- Task instructions: Reproduction without pictures: print every entry precisely as written.

↓↓↓

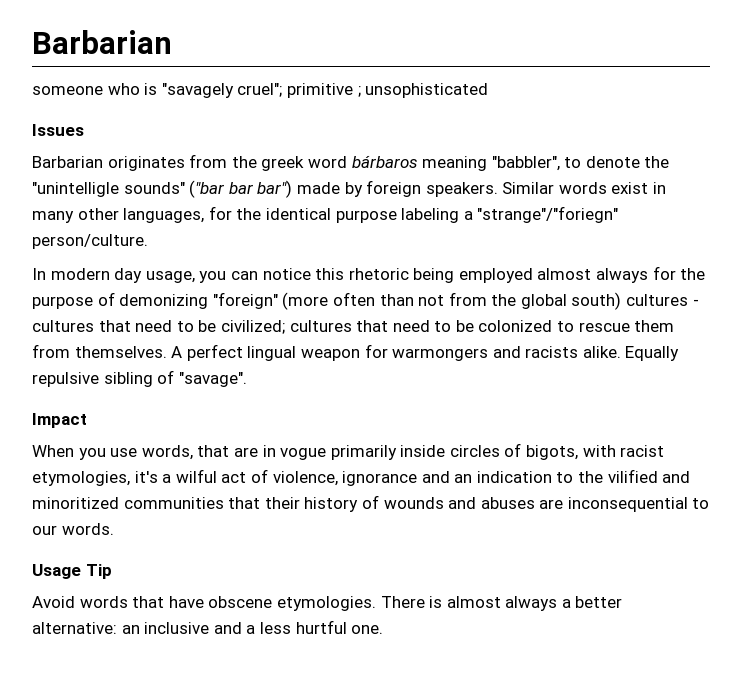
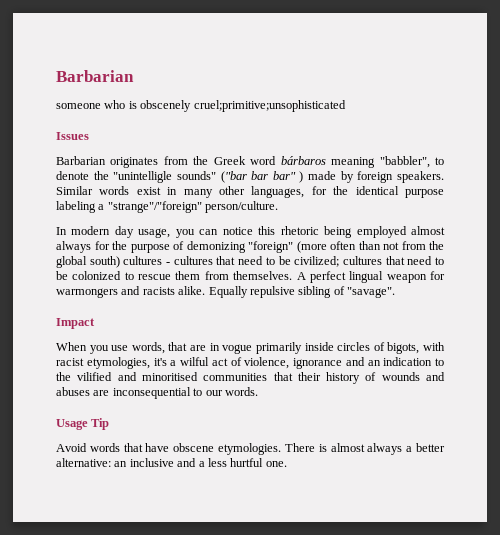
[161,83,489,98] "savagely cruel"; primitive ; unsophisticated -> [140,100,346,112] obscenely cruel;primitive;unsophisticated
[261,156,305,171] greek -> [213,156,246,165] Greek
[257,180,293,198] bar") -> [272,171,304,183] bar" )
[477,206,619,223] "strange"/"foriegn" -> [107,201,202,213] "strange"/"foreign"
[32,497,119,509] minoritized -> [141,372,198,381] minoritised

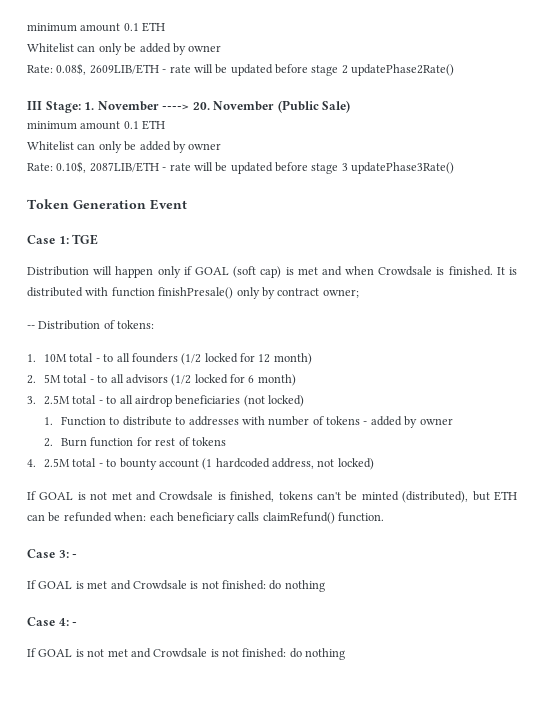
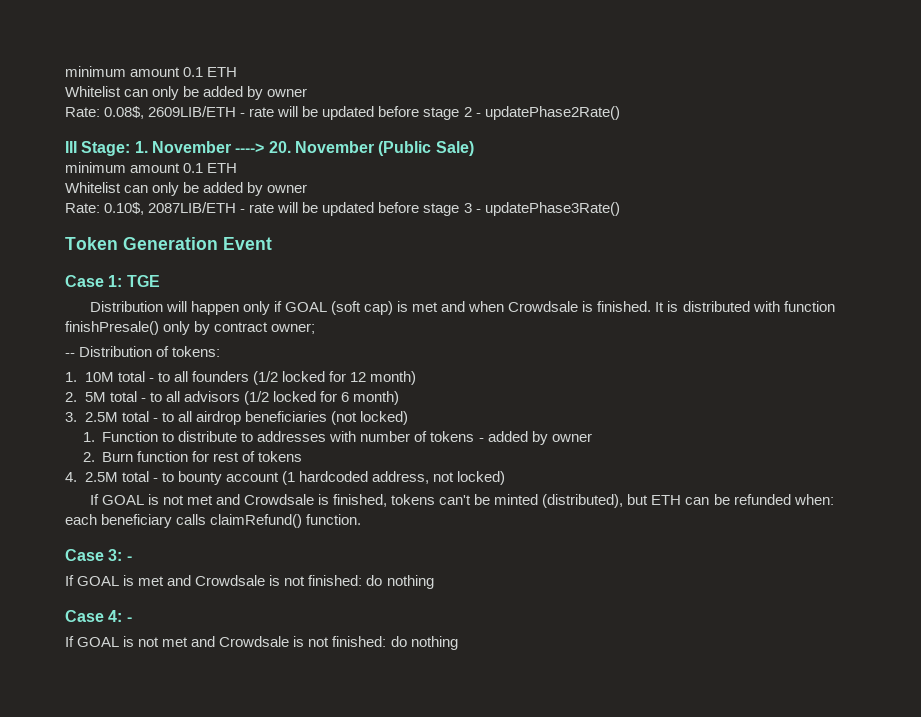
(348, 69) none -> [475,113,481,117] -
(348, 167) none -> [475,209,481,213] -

↑↑↑

- Written solution:
[161,83,489,98] "savagely cruel"; primitive ; unsophisticated -> [140,100,346,112] obscenely cruel;primitive;unsophisticated
[261,156,305,171] greek -> [213,156,246,165] Greek
[257,180,293,198] bar") -> [272,171,304,183] bar" )
[477,206,619,223] "strange"/"foriegn" -> [107,201,202,213] "strange"/"foreign"
[32,497,119,509] minoritized -> [141,372,198,381] minoritised

(348, 69) none -> [475,113,481,117] -
(348, 167) none -> [475,209,481,213] -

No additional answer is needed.